5. Capture a faceless portrait
One last thing you can do is shoot a faceless portrait. I love faceless portraits.
All I’ll do is give my kids an activity to do, whatever it may be, and have their back facing me. Jumping, digging, pulling their sibling in a wagon… whatever they want to do.
It’s easy for them because it involves them not having to pose. It can tell a great story about the day, and it also helps to create no weird shadows. Just beautiful light!
6. Dial in white balance in hard light
Moving away from Auto White Balance can also help when shooting in harsh light.
I always use Kelvin when I’m shooting because I like to have control over all of my settings.
Being able to set your own white balance helps in situations where you have really bright sunlight.
When setting it for outdoors, I tend to go a touch on the warmer side, just because it’s what I prefer. It also adds a richness to my images that I love.
See here How to use Kelvin for White Balance
FAQs
Follow a few easy steps to create beautiful hard light photos. First raise your aperture, lower you ISO, spot meter off of your subject, and position the shadows where you want them to fall.
F stop will determine how much light comes into your photo. Decide how much you want in focus and then set your aperture. Make sure your ISO is low and you can also bump up your SS if you need to.
Another thing to keep in mind is maybe stopping your F/ down to be able to retain the details in the sky if that is part of your photo. A sky can easily get blown out in harsh light.
Position your subject out of the shadow. You might also need to have your subject close their eyes and only open when you take the shot. Lastly, try shooting from above!
Well, that’s it! These are just a few things you can do to get started shooting in the harshest of light.
For me, it was a lot of trial and error, so don’t be discouraged if your first attempts aren’t what you want them to be.
See what works. See what doesn’t work… but, most of all, have fun! You’ll be surprised what can happen when you step out of your comfort zone!
Read more about hard and dramatic light:
– The Magic of Light and Shadows
– How to Tell if your Highlights are Blown (and how to fix them)

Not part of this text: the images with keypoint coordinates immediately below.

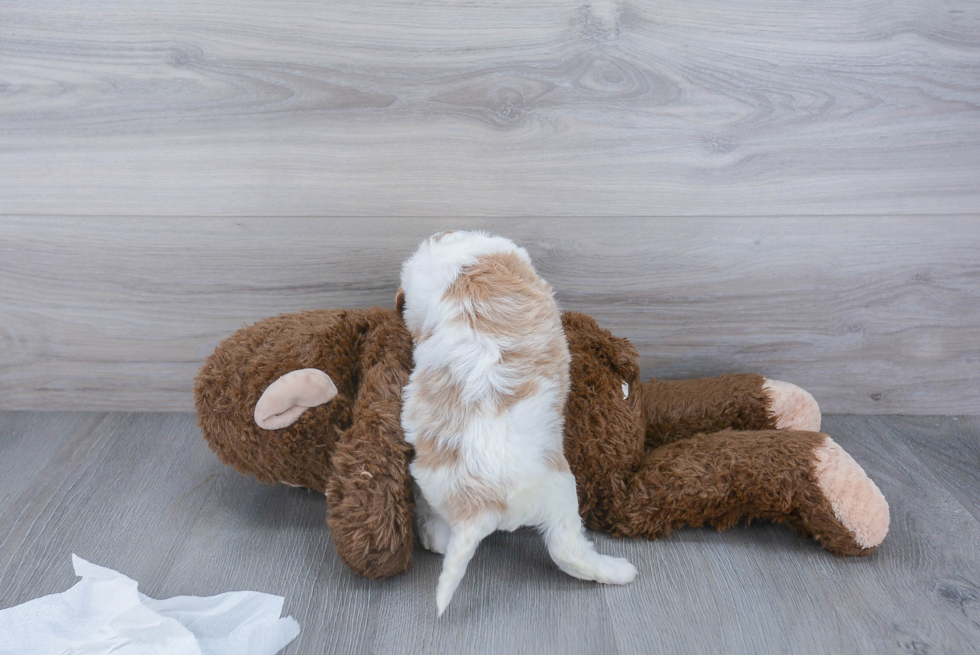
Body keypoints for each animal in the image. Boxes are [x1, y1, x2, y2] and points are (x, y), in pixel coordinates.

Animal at [398, 233, 636, 616]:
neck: (464, 264)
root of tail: (477, 505)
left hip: (431, 485)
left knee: (438, 529)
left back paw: (433, 535)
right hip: (560, 489)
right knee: (567, 549)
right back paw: (616, 571)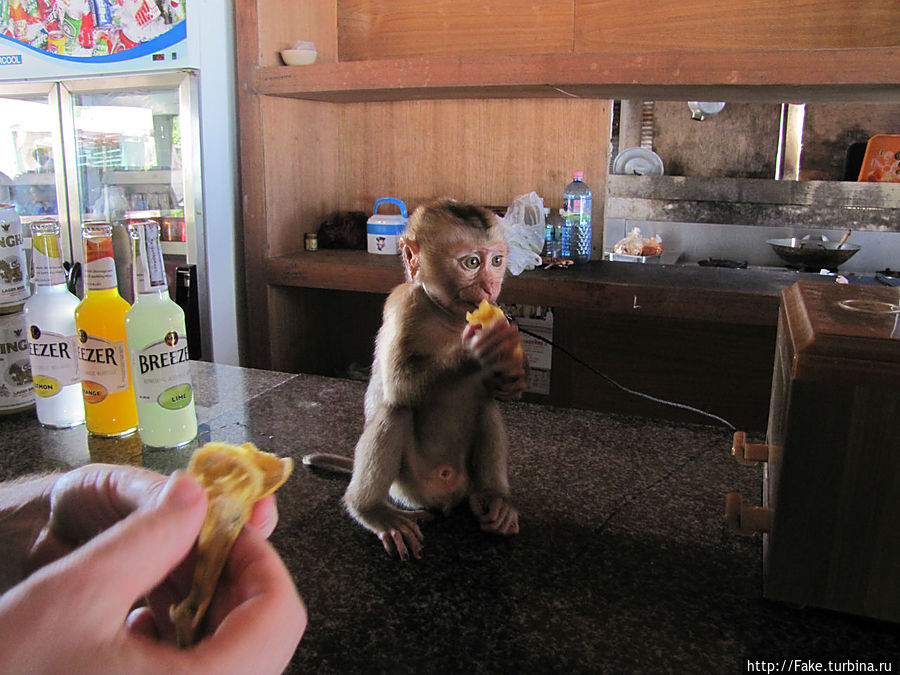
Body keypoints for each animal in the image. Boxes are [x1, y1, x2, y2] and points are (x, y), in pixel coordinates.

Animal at [304, 199, 528, 560]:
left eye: (496, 261)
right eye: (472, 262)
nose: (490, 288)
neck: (446, 315)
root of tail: (445, 497)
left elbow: (497, 392)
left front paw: (513, 377)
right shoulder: (402, 305)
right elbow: (399, 385)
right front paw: (476, 349)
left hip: (463, 481)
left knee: (486, 409)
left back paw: (493, 498)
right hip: (408, 487)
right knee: (395, 410)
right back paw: (371, 510)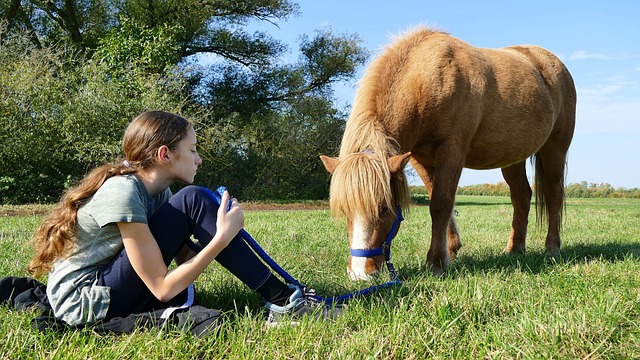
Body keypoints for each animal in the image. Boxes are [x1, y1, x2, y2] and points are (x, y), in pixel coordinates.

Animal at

I have just recently started shouting in harsh light as well and was surprised at how much I like it! These are great tips! ❤️
A good article, but what is HARD LIGHT, when, where and how to encounter one? OK I am 69, a pretty good Amateur Photographer so maybe I know. But hundreds of young people and the novice may not. Can HARD LIGHT be made artificially as in the studio or the home. Hard light as the one found on a bright sunny day say on the beach or an icefield or an open market is challenging, but I love it. The high contrast, hard edges, lots of texture and detail, the peppy photo is just amazing. I can use the shadows falling on the ground or a wall to impact the photo. Yes, do not over expose – be on the darker side – and the color will pop on post processing with deeper richer colors.

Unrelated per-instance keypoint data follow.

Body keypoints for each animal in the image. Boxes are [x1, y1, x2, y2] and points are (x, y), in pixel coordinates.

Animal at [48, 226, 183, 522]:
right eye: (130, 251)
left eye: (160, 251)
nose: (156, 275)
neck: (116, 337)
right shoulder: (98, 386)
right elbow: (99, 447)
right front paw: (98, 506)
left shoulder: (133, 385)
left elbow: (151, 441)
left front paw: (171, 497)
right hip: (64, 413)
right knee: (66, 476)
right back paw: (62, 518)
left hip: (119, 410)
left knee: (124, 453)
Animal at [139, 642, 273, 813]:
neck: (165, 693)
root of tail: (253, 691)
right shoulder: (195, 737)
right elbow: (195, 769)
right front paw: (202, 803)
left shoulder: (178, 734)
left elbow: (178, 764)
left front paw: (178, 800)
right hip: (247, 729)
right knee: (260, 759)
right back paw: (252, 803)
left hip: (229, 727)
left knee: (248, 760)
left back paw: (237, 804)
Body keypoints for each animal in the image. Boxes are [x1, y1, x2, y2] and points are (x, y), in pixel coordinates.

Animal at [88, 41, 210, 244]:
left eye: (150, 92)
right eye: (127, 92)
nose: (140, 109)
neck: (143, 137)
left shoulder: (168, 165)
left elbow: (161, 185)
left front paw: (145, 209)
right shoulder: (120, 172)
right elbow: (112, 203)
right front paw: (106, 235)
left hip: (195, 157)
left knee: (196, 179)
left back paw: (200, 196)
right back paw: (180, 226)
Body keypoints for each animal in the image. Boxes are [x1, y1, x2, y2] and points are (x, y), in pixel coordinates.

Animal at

Great list of tips with example! Question, how did you select your white balance for the pool shot? Every time I try to take pictures of my family in the pool with my DSLR, I get very blue pictures. Thanks!
I recently had to shoot an outdoor wedding. This was last minute and and not a shady spot in sight. With creative positioning and under exposing some imqges, I was able to handle the job. I will say, I was REALLY nervous about a 2pm wedding! This article is awesome! The tips are fantastic!.
Thanks for these tips! I’m curious, can you set Kelvin on a Canon Rebel T series? Or is that only an option on a full-frame, such as the 5D Mark series? I’m guessing that is the case, because I can’t find that setting adjustment anywhere on my Rebel. Thanks!
Great post, being an older photographer and being an amateur when it comes to digital photography ( I learnt on film photography in the 80s), I find your post very informative and encouraging. I am not afraid to shoot in hard light and using different lenses, but sometimes everything goes haywire, and it is good to redial and see where I went wrong. Keep up the good work.